> Textauszug:
+++++
Gedenkbuch

Leeser, Edgar

Am 8. Juli 1913 wurde Edgar Leeser in Düsseldorf als Sohn des Ehepaars Benno und Sybilla/Sibilla (Bella) Leeser, geborene Isaacs, geboren. Er hatte zwei Geschwister: Kurt (geboren 1904) und Ludwig (geboren 1907).

Sein Vater Benno Leeser hatte 1904/05 in Düsseldorf die Damenhutfirma Leeser gegründet, zu der später noch weitere Filialen in Essen, Dortmund, Köln und Berlin gehörten. Seine Mutter Bella kontrollierte die Ateliers und die Einteilung der Ware für die verschiedenen Filialen; vor allem leitete sie jedoch bis Mai 1933 das Geschäft in der Königsallee 38-40. Ihre Schwiegertochter Else beschrieb sie später als „Seele des Geschäfts“. Vor ihrer Hochzeit hatte seine Mutter eine Ausbildung bei der Firma Cohn und Epstein in Duisburg absolviert.

Edgar Leeser sollte später auch in das Geschäft einsteigen. Zunächst besuchte er die Handelsschule und absolvierte eine kaufmännische Ausbildung beim Kaufhaus „Geschwister Guttmann“ in der Grabenstraße in Düsseldorf. Anschließend arbeitete Edgar Leeser als Geschäftsführer in der Düsseldorfer Filiale in der Schadowstraße 21/23. Das Hauptgeschäft befand sich weiterhin in der Königsallee 38-40. Edgar Leeser wohnte mit seinen Eltern in der Schillerstraße 27 in Düsseldorf und später in der Blumenstraße 16.
+++++
> Aufgabenstellung:
Beantworte anhand des Textes über Edgar Leeser diese Fragen:
1. An welchem Tag und in welcher Stadt wurde Edgar Leeser geboren?
2. Bei welcher Firma hatte seine Mutter vor ihrer Hochzeit eine Ausbildung gemacht?
3. In welcher Filiale war Edgar Leeser als Geschäftsführer tätig?
+++++
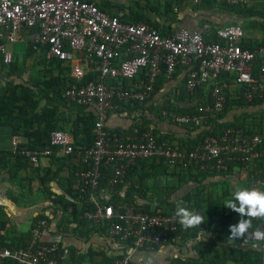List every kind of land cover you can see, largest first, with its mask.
I'll return each mask as SVG.
<instances>
[{
	"label": "built area",
	"instance_id": "1",
	"mask_svg": "<svg viewBox=\"0 0 264 264\" xmlns=\"http://www.w3.org/2000/svg\"><path fill=\"white\" fill-rule=\"evenodd\" d=\"M215 1L234 7L248 4V0ZM192 2L198 4L200 0ZM214 37L216 40L187 28L161 36L148 24L122 22L120 15H110L94 3L81 0H0V64L12 62L9 46L16 42L31 44L37 51L44 48L47 59L60 60L70 67L69 77L75 83L64 91L63 98L92 109L95 117L94 140L88 148L75 150L72 135L56 130L49 138L54 151L27 149L20 136L10 138V151L31 165L53 155L74 157V163L82 167L75 173V188L79 199L91 206L84 211L83 219L106 225L105 235L128 249L113 264H132L136 252L177 245L186 231L174 214L157 204L152 213H146L131 203H106L117 194L115 187L131 166L140 160L156 159L175 169L190 166L199 173L220 174L235 172L239 164L248 165L264 156V135H245L241 129H226L220 137L206 136L194 149L187 150L167 141L158 142L151 128H134L131 134L123 135L106 126L110 112L119 104L147 103L163 69L170 78L178 67L185 68L186 92H197L198 100L203 101L189 114L161 111L168 122L190 131L218 119L229 92H237L246 102L264 99V42L249 43L244 29L233 23L216 28ZM108 168L109 188L102 190V169ZM247 177L251 189L264 191L263 173ZM48 226L45 219L37 220L23 247L0 248V262H64L68 247L43 242ZM262 250L264 260V241Z\"/></svg>",
	"mask_w": 264,
	"mask_h": 264
},
{
	"label": "trees",
	"instance_id": "2",
	"mask_svg": "<svg viewBox=\"0 0 264 264\" xmlns=\"http://www.w3.org/2000/svg\"><path fill=\"white\" fill-rule=\"evenodd\" d=\"M84 2L94 3L100 10L109 14V1L103 0L100 4L93 2L92 0H81ZM176 0H156V5L147 3L149 10L156 15V20H150L146 16L141 14H123L120 16L122 22L137 23L143 22L155 28L161 36L172 35L175 30L171 26L162 25L157 19L165 18L166 20L174 18L171 16L173 12V5ZM158 3V4H157ZM197 8L201 11H205L211 8H219L223 12L230 15H237L240 19H248L250 28L257 25L264 31V22L256 23L258 18L264 20V10H255L252 6H231L225 3H218L215 0H200L197 4ZM179 23H182L181 21ZM239 25V24H238ZM241 26V25H240ZM242 27V26H241ZM185 28V27H182ZM214 31L211 33L213 40ZM45 49L40 51L33 49L31 44H27L24 58L36 57L35 66L38 68V78L33 79L29 77L27 80L23 77L21 69L18 66L16 60L9 65L0 64V128L7 129L10 133L9 138L12 136H20L25 139L23 145L27 149H50L55 150L49 144L50 134L56 130H62L72 135L74 139V148H88L92 145L94 140L93 125L95 117L93 113L86 110V108L78 107L75 104L68 103L63 98L64 91L74 84V80L69 77L70 67L57 59H47L45 56ZM181 68L178 67L177 70ZM257 68V66H256ZM174 74L167 78L165 76V70H162V74L159 76L156 85L155 92L160 89L165 83L171 81ZM233 78V77H230ZM91 79L87 77L80 85L85 84ZM115 84V83H114ZM185 79L179 84L178 92L173 101H168L162 105L157 113L161 110L168 112H176L179 114H189L195 109L197 103L203 101L198 100L197 92L187 93L185 89ZM155 94V93H154ZM204 96L203 93H201ZM197 96V101L195 97ZM117 111H133L139 112L143 110V105L137 103L119 104ZM112 110V111H113ZM111 111V112H112ZM110 112V113H111ZM108 119V118H107ZM142 121L136 124L134 128L144 131L148 129L146 124L148 121L146 118L141 117ZM188 132L195 134L194 138L188 139V141H180V143H174L180 148L192 150L198 146L206 136L220 137L222 131L226 129L242 130L245 135L263 134L264 135V99L253 100L252 102H246L242 95H238L237 92L232 91L227 95L226 103L222 114L218 119L208 123L205 127H198L195 130H188ZM109 130V129H108ZM133 128L128 133L131 134ZM158 142L168 141L167 136H158V132L152 129ZM113 131V130H110ZM119 134L123 132L113 131ZM124 135V134H123ZM190 136V135H189ZM264 147V143L262 144ZM74 157H56L53 155L49 158L50 165H55L56 170H52L51 167L47 168L43 177L39 178L40 184H42L43 192L48 196H53L52 203L58 208L60 213V227L58 231L62 234L66 229L64 224L72 225L73 235L84 241L90 240L93 235L103 239L106 235L104 233L105 226L101 224H93L83 219V213L87 209H91V206L83 199H79L78 191L75 188V173L80 171L82 167L72 161ZM31 164L21 156L11 153V151H0V169L6 170L9 177L16 178L18 173ZM68 168L67 175L61 177L63 166ZM151 166L150 169L145 167ZM167 166L163 160L145 159L138 161L135 165L131 166L125 174V177L121 184L115 187L117 194L111 199L106 201L107 204L117 205L118 203H131L136 205L141 211L146 213H152V205L154 203L145 201L148 186L146 181L155 176V169L159 166ZM148 166V167H149ZM239 168L236 172L247 173L249 176L252 173L264 174V156L255 159L251 164L238 165ZM168 167V166H167ZM231 166H229V170ZM180 171L190 174L191 178H194V182L198 186L191 187L185 195L180 196V201L183 202L182 207H186L191 211L197 212L208 206L209 216L204 217V224L200 227L203 230H210L213 239L212 246L216 248L214 252H219V247L223 255L231 257L234 263L242 264H264L262 242H256L250 237L246 236L243 239L230 241L228 231L231 225H235L239 222L241 217L238 213L231 211L230 209L222 207L221 213H217L219 208L214 202H210L209 199L212 196L211 192H206L204 180L207 176L219 175L226 177L232 174V171H227L220 174H207L199 173L192 167L188 166ZM111 175V168L102 169V178L100 180V189L107 190L109 188L108 179ZM174 175H176L174 173ZM178 175V174H177ZM57 180L60 185V189L63 194H57L50 191L48 183ZM208 199H207V198ZM167 205L168 209L166 213L174 214L176 206L174 202L169 200L160 201L156 204L159 207H163L162 204ZM71 209V211H69ZM48 218L45 215H40L37 220ZM253 228L250 231H254L259 228L260 225H264V221L253 220ZM64 225V226H63ZM200 230L199 228L188 229L182 236V242L190 240L194 234L193 231ZM259 243V246H254ZM232 246L233 249L228 250L226 253L225 246ZM119 254H108V251L94 250L89 247L85 252H76L73 248L69 249V257L65 262L59 264H113L116 259L123 257L128 249L124 246ZM238 255V256H237ZM195 264H206L205 261ZM187 261V260H186ZM184 260H175L171 264H187ZM208 261V260H207ZM191 263V261H190ZM0 264H15L11 261L0 262ZM132 264L133 261H132ZM210 264V263H207Z\"/></svg>",
	"mask_w": 264,
	"mask_h": 264
},
{
	"label": "crops",
	"instance_id": "3",
	"mask_svg": "<svg viewBox=\"0 0 264 264\" xmlns=\"http://www.w3.org/2000/svg\"><path fill=\"white\" fill-rule=\"evenodd\" d=\"M92 1L97 4L103 2V0ZM105 1H109L110 5L112 4V6L109 7L110 15L122 16L123 14H129L132 11L134 14H141L150 20H156V15L149 10L147 4L153 3L156 5V0ZM248 1V5L252 6L255 10H264V0ZM162 2L163 0H161V3ZM171 16L174 18L173 21L169 18L168 20L165 18L157 20L162 25L171 26L173 29L177 27H185L191 31L199 30L206 33L210 37H212L210 32H213V30L220 26L229 23L239 24L242 26L244 21H247L248 23L250 21L248 19H240L237 15L227 14L219 8H211L201 11L197 8V4L191 3V0H176L173 5V12ZM180 21L182 23H179ZM253 22L262 23L264 20L258 18ZM244 33L245 40L253 45L264 42V31H262V28H260L259 25L252 28V33L247 30L244 31ZM184 79L185 70L179 68L172 77L171 81L165 83L155 92L153 97L143 105L142 111L133 112L124 110L119 112L117 110H113L109 114L106 121L107 128L109 130L119 131L125 134L128 133L131 128L134 129L136 124L141 123L142 121L140 118L143 117L148 121L146 124L147 128L157 130L158 136H167L168 141H171L172 143H180V141L186 142L189 138H194L195 134H193V132L190 133L186 131V127L176 126L164 119L161 115L162 110L157 113V110L162 105L168 101H173L176 97V93L178 92L179 84L183 82ZM195 99L197 101V96ZM86 110L93 113L90 108H86ZM7 134L8 135H0V151H10V133L7 131ZM156 161L158 162L159 160ZM148 166L145 168L150 169L151 166ZM50 167L52 170H56L57 166L50 165L49 159H42L39 164L29 165L25 169H22L16 178L9 177L6 170L0 169V248L23 247L29 239L30 230L36 223L37 217L45 215L50 219L48 220L49 226L43 234L44 243L59 242L61 245L68 247V249L73 248L79 253H83L89 247H92L97 251L102 249L104 251H108L107 253L109 255L119 254L122 250V246L115 244L111 237L105 236L101 239L96 235H93L90 240L84 241L76 235H73V226L67 224H64L65 228H67L64 234L58 231V228L61 225L60 213L58 212V208L52 203L53 196L46 195L43 192L42 184L39 182V178L43 177L46 169ZM180 170L181 169H175L167 166L165 167L164 165L157 167L155 169V176L150 177L146 181L148 190L144 200L154 204L165 200H169L170 202L176 201L178 204H182L183 202L180 201V196L185 195L191 187H196L198 184L194 182V178H191L189 173ZM67 171L68 168L64 165L60 174L61 177H65L67 175ZM182 172L183 174H180ZM174 173L176 175H174ZM247 178V173L242 170L240 172H232V174L226 177H221L219 175L207 176L204 180L205 187L210 186L217 191V186H219L222 190V192H219L220 199H216L218 202L213 199V195L209 199L210 202H214L219 208L217 213H221L222 207L225 208V201L231 200L236 190H252L247 184ZM172 185H176V187ZM178 185L182 187L177 188ZM47 186L50 187L51 192L63 194L57 180L48 183ZM175 188L178 190H176L175 193H172ZM259 191L264 192L263 190ZM154 192L156 200L152 199ZM174 198L176 200H174ZM176 202H174V204L177 207L178 205ZM162 206L163 209H168L165 202ZM197 213H200L207 218L209 216L208 206H204V208L197 211ZM199 231L200 230L193 231L194 236L185 243L181 242L177 245L161 246L151 252H136L132 257V261L134 264H171L172 261L178 259L190 260L191 263H201L207 259L208 261H205L206 264H242L239 263V261L234 263L228 255V250L233 249L232 246H225L227 251L226 253H228L227 255L222 254L220 247L218 248L219 252L216 253L214 252L216 248L212 246L213 235L211 231L204 230L208 233V235L198 240L196 237ZM67 260L68 259L65 261Z\"/></svg>",
	"mask_w": 264,
	"mask_h": 264
},
{
	"label": "clouds",
	"instance_id": "4",
	"mask_svg": "<svg viewBox=\"0 0 264 264\" xmlns=\"http://www.w3.org/2000/svg\"><path fill=\"white\" fill-rule=\"evenodd\" d=\"M225 208L238 213L241 217L237 224L231 225L228 229L230 241L240 240L246 236L256 242L264 241V229L250 231L253 228V220L264 221V192L256 189H238L231 200L225 201ZM174 215L183 229H200L196 237L198 240L208 235L200 227L204 224V215L182 206H177ZM254 246H259V243Z\"/></svg>",
	"mask_w": 264,
	"mask_h": 264
},
{
	"label": "rangeland",
	"instance_id": "5",
	"mask_svg": "<svg viewBox=\"0 0 264 264\" xmlns=\"http://www.w3.org/2000/svg\"><path fill=\"white\" fill-rule=\"evenodd\" d=\"M191 3H193L192 0H191ZM248 4H249V1H248ZM242 26H243L244 31L247 30V31H251V33H252V28H250L249 23L247 21L246 22L244 21L242 23ZM26 46H27V43H25V42H16L15 44L9 46V50L12 52V62L14 60L17 61L18 66L21 69V73L23 74L24 78H26L27 80L29 79V77H32L33 79H36V78H38V73H37V71H38L37 69L38 68L35 66L36 57H32V58H28V59L24 58V53H25ZM1 134L8 135L7 134V129L0 128V135ZM180 174H183V172L180 173ZM173 178H175V177H173ZM244 178H245V176H244ZM177 179H178V177H177ZM181 180H184V179H181ZM172 186L176 187V185H172ZM179 187L181 188L182 186L178 185L177 188H179ZM177 188H175L172 191V193H175V191L178 190ZM206 188L207 189H205V191L206 192H211L212 195H213V199H215V200L216 199H218V200L220 199L219 192H222V190L220 189L219 186H217V191H215L216 189H213V187H210V186H208ZM107 194H109V193L107 192ZM155 198H156V195H155V192H154V195H153L152 199H155ZM174 200H176V199L174 198ZM218 200H216V202H218ZM174 202H176V201H174ZM176 204L178 206H182L183 205V203L182 204H178L177 202H176ZM184 261H186V260H184ZM187 264H195V263H190V261H189Z\"/></svg>",
	"mask_w": 264,
	"mask_h": 264
},
{
	"label": "water",
	"instance_id": "6",
	"mask_svg": "<svg viewBox=\"0 0 264 264\" xmlns=\"http://www.w3.org/2000/svg\"><path fill=\"white\" fill-rule=\"evenodd\" d=\"M258 229H264V225H260Z\"/></svg>",
	"mask_w": 264,
	"mask_h": 264
}]
</instances>
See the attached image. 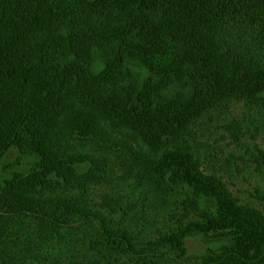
+++++
> Lösung:
1. Am 8. Juli 1913 in Düsseldorf.
2. Bei der Firma Cohn und Epstein in Duisburg.
3. In der Düsseldorfer Filiale in der Schadowstraße 21/23.